* Work order 1
In the touchpad forum thread, retype the stretch from "No, I didn't." through "Whatever works, right?".
* Work order 2
Answer these questions about the touchpad forum thread:
(a) Which kernel version was the first poster switching away from?
(b) What brand is DMoL's new laptop?
(c) Which version finally fixed the touchpad problem for v_andal?
[Document passage — start]
# synaptics touchpad not working  with kernel 2.6.35

## v_andal

Today I've decided to switch from 2.6.34 to 2.6.35 kernel in hope that this would fix the shutdown problem on my laptop.

It really did, but when I started X, I didn't find the mouse pointer. There are no errors in Xlog. The synaptics driver is loaded and uses evdev. If I click the right button of the touchpad, then I get popup menu. But the pointer is not visible and looks like the motion of it is sporadic (judging from the input focus jumping).

I've tried to recompile synaptics driver, but this didn't help. Any advice?

----------

## audiodef

That must be really frustrating. Did you check for an updated synaptics driver?

----------

## v_andal

No, I didn't. Currently I have stable version of xorg installed, and newer driver for synaptics does not work with this version. It means that I would have to install

unstable xorg. I'm not sure I want to do it yet. I just got the stable version to work  :Smile: 

If the synaptics got broken because of incompatibility, and newer version would fix things, then I'll wait till newer versions become stable. Some time of stability would be good   :Rolling Eyes: 

----------

## audiodef

You could try downgrading Xorg, too. I have to, in order to use an nvidia driver with acceleration and DRI. Whatever works, right?

----------

## nazriel

I think you have to go back for 2.6.34

It seems to be a kernel bug somehow.

When I tried 2.6.35 same occurs to me, invisible cursor but bouncing icon is there.

Lets wait for 2.6.35-r5  :Wink: 

----------

## DMoL

My touchpad at my new eMachines laptop isn't even recognised as synaptic touchpad : kernel (2.6.35) identifies it as generig PS/2 mouse  :Sad: . I already done an bug report at kernel.org, but there is no any motion yet  :Sad: 

----------

## v_andal

Finally. Version 2.6.35-gentoo-r9 fixes the problem with touchpad! At least for me  :Smile:  Great work!

----------
[Document passage — finish]
[Information — start]
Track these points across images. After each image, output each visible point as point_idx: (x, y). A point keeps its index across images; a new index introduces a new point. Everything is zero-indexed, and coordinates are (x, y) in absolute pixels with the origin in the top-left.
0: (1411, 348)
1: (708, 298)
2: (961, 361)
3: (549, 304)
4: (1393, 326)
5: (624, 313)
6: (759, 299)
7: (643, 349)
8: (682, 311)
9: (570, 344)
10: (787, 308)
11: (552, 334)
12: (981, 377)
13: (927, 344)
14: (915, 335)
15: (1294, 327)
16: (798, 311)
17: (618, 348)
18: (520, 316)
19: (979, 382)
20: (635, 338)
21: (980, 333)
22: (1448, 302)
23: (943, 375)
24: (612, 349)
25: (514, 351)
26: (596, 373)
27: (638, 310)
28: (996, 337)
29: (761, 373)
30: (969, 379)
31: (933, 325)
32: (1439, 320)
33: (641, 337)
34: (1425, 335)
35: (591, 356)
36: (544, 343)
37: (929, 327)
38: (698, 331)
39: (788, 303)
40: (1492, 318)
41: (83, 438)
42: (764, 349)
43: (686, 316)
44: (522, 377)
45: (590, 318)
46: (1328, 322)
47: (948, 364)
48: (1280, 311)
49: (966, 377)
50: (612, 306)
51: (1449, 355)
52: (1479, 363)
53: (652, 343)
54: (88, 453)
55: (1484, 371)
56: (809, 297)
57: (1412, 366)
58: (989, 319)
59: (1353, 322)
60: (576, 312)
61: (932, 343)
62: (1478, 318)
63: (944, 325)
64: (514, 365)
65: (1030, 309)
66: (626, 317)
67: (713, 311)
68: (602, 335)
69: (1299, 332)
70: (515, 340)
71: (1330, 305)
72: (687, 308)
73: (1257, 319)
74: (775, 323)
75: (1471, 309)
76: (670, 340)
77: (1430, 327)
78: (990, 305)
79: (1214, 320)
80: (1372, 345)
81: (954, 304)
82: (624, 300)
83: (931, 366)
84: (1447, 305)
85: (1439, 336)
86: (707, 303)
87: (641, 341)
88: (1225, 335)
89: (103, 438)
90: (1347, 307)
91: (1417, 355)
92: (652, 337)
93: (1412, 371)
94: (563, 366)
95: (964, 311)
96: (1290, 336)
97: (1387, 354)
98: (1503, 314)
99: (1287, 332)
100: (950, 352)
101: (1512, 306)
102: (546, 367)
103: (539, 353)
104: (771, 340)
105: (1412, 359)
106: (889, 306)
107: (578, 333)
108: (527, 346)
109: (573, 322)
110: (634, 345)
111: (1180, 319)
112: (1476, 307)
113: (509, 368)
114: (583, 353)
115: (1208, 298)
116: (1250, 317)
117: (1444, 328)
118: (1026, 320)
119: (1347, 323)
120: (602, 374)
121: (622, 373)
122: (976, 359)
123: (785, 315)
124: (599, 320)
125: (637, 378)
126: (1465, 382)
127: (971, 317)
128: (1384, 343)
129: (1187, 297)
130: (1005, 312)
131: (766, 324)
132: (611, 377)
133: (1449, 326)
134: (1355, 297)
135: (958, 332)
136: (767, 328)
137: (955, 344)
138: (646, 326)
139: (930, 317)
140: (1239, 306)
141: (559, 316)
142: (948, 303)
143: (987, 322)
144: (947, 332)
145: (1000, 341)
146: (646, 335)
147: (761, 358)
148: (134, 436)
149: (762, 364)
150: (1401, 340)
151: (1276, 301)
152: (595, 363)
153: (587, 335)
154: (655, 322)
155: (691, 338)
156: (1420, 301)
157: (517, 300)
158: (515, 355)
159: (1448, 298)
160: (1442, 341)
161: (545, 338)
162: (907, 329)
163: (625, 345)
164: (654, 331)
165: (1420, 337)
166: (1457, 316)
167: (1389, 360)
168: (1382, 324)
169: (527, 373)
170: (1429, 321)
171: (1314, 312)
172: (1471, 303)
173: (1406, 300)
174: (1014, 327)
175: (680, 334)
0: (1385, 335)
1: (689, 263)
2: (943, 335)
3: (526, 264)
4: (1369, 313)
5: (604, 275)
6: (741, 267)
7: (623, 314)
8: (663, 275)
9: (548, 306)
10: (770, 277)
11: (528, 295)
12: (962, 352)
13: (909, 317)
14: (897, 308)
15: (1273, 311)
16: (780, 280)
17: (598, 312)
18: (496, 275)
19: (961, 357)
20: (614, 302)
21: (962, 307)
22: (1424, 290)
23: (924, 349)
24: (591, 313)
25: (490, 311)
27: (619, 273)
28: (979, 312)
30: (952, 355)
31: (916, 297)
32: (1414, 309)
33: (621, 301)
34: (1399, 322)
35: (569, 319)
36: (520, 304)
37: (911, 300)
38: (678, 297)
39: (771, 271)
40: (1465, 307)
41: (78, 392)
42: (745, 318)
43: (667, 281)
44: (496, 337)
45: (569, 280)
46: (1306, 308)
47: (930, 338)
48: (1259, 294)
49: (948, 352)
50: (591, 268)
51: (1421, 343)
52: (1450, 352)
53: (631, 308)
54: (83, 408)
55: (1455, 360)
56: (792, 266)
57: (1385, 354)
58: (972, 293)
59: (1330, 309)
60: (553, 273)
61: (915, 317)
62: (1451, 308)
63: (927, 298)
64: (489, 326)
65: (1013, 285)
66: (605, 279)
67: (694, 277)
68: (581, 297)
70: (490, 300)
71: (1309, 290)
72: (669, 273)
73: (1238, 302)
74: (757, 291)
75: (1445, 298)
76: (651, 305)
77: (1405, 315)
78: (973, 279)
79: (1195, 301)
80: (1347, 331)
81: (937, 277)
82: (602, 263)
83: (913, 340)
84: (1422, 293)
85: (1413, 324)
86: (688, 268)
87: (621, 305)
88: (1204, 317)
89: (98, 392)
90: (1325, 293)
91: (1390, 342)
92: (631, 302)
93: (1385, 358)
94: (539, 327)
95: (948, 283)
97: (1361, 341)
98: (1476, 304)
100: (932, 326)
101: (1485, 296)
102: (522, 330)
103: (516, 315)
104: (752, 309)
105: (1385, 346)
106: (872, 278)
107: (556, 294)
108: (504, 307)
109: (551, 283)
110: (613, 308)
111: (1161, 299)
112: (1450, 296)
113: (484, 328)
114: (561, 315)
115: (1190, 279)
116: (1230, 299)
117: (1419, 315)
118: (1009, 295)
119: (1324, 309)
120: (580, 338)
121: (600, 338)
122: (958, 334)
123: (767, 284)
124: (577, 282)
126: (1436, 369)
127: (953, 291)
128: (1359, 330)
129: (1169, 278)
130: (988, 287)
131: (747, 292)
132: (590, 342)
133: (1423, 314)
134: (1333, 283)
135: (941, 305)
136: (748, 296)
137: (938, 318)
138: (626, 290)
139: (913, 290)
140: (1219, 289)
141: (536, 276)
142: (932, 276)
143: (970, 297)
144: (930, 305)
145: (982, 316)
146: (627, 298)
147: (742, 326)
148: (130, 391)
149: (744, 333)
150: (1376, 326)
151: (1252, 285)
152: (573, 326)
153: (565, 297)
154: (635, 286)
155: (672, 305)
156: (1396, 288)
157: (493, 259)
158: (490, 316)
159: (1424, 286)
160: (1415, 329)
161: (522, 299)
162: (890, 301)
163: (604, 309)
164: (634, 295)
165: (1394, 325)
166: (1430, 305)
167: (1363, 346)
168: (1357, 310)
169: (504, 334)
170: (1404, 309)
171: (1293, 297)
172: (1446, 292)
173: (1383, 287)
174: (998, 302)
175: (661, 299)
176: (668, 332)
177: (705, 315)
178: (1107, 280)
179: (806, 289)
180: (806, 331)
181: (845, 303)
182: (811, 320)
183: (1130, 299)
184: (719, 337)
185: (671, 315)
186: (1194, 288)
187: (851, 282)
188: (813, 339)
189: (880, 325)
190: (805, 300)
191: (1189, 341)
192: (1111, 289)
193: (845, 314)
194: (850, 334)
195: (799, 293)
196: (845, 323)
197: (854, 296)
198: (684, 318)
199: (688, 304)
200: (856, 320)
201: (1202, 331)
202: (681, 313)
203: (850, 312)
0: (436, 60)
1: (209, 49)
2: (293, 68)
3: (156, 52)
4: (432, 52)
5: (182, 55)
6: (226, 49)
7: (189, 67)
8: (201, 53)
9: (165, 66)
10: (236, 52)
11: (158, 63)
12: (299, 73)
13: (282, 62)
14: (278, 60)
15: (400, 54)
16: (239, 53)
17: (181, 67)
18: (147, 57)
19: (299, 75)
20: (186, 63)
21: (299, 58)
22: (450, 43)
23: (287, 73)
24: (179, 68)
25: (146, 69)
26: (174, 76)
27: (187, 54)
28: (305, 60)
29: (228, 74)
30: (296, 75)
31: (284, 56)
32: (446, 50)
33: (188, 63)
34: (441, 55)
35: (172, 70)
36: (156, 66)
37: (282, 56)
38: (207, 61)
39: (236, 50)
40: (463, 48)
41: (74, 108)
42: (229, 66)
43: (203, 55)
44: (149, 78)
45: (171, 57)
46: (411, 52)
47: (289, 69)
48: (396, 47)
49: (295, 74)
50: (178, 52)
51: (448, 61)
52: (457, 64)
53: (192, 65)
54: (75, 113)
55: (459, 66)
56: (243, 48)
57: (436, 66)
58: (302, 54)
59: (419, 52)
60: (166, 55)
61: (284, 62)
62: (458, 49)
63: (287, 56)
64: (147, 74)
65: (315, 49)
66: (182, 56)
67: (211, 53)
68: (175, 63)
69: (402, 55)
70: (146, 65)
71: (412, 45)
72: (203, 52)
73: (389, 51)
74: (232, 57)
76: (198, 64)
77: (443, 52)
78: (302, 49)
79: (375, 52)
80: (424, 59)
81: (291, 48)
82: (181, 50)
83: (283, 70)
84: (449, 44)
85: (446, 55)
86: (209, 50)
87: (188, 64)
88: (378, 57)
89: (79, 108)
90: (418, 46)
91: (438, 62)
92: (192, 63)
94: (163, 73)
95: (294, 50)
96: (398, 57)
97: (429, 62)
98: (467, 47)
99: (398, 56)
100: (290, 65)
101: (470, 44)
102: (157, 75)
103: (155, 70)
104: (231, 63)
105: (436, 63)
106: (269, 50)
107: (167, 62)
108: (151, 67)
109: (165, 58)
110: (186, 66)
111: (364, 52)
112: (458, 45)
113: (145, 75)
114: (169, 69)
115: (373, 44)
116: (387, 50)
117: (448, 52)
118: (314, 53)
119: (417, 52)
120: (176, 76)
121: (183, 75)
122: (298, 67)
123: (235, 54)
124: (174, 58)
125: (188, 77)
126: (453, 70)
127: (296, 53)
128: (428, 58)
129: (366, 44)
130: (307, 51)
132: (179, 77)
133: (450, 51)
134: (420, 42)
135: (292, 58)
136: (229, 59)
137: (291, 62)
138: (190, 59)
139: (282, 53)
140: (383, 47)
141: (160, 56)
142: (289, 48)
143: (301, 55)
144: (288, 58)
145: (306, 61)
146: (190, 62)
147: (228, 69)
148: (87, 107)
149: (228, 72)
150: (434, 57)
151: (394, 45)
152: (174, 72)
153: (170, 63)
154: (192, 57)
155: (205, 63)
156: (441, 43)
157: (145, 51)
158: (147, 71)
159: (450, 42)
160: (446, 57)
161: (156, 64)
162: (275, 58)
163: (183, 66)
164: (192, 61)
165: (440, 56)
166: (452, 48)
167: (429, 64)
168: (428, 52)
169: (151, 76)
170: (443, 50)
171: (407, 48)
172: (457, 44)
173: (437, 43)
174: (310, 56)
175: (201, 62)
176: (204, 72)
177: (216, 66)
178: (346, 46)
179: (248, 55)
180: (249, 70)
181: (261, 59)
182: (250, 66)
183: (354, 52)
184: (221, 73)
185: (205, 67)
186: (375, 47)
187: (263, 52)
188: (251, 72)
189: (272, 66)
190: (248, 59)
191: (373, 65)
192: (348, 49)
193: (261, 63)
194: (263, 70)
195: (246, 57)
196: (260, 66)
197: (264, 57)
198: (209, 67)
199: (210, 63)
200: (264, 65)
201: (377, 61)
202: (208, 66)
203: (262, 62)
[Information — finish]
* Exercise answer 1
No, I didn't. Currently I have stable version of xorg installed, and newer driver for synaptics does not work with this version. It means that I would have to install

unstable xorg. I'm not sure I want to do it yet. I just got the stable version to work  :Smile: 

If the synaptics got broken because of incompatibility, and newer version would fix things, then I'll wait till newer versions become stable. Some time of stability would be good   :Rolling Eyes: 

----------

## audiodef

You could try downgrading Xorg, too. I have to, in order to use an nvidia driver with acceleration and DRI. Whatever works, right?

* Exercise answer 2
(a) 2.6.34
(b) eMachines
(c) 2.6.35-gentoo-r9